Library Coq.Numbers.HexadecimalZ


HexadecimalZ

Proofs that conversions between hexadecimal numbers and Z are bijections.

Require Import Hexadecimal HexadecimalFacts HexadecimalPos HexadecimalN ZArith.

Lemma of_to (z:Z) : Z.of_hex_int (Z.to_hex_int z) = z.

Lemma to_of (d:int) : Z.to_hex_int (Z.of_hex_int d) = norm d.

Some consequences

Lemma to_int_inj n n' : Z.to_hex_int n = Z.to_hex_int n' -> n = n'.

Lemma to_int_surj d : exists n, Z.to_hex_int n = norm d.

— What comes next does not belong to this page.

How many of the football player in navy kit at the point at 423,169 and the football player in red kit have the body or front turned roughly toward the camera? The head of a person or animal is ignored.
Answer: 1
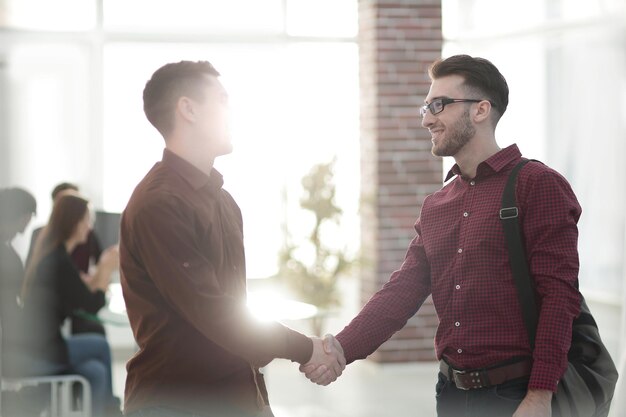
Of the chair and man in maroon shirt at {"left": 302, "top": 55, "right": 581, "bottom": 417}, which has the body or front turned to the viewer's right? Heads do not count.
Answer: the chair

Lemma of_int_norm d : Z.of_hex_int (norm d) = Z.of_hex_int d.

Lemma of_inj d d' :
  Z.of_hex_int d = Z.of_hex_int d' -> norm d = norm d'.

Lemma of_iff d d' : Z.of_hex_int d = Z.of_hex_int d' <-> norm d = norm d'.

Various lemmas

Lemma of_hex_uint_iter_D0 d n :
  Z.of_hex_uint (app d (Nat.iter n D0 Nil))
  = Nat.iter n (Z.mul 0x10) (Z.of_hex_uint d).

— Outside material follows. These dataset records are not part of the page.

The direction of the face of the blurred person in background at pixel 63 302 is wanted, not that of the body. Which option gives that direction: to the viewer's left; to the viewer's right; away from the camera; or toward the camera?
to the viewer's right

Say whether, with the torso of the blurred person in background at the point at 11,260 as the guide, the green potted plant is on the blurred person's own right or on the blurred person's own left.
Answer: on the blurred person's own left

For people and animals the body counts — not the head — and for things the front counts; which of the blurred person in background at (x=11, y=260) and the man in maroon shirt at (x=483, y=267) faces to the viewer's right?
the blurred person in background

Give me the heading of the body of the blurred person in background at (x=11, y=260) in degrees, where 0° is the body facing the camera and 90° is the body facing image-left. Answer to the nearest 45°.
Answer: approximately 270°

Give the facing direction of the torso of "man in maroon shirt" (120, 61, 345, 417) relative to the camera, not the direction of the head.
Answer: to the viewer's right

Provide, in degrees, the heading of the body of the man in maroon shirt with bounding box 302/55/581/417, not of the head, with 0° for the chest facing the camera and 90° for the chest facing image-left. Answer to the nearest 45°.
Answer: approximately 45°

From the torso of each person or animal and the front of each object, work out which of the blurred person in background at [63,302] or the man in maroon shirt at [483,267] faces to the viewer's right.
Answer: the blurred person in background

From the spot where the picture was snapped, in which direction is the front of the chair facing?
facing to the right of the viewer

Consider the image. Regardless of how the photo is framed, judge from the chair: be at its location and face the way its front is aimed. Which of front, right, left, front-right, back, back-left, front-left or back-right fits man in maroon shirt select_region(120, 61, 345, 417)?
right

Lemma of_hex_int_iter_D0 d n :
  Z.of_hex_int (app_int d (Nat.iter n D0 Nil))
  = Nat.iter n (Z.mul 0x10) (Z.of_hex_int d).

Definition double d :=
  match d with
  | Pos u => Pos (Unsigned.double u)
  | Neg u => Neg (Unsigned.double u)
  end.

Lemma double_norm d : double (norm d) = norm (double d).

Lemma of_hex_int_double d :
  Z.of_hex_int (double d) = Z.double (Z.of_hex_int d).

Lemma double_to_hex_int n :
  double (Z.to_hex_int n) = Z.to_hex_int (Z.double n).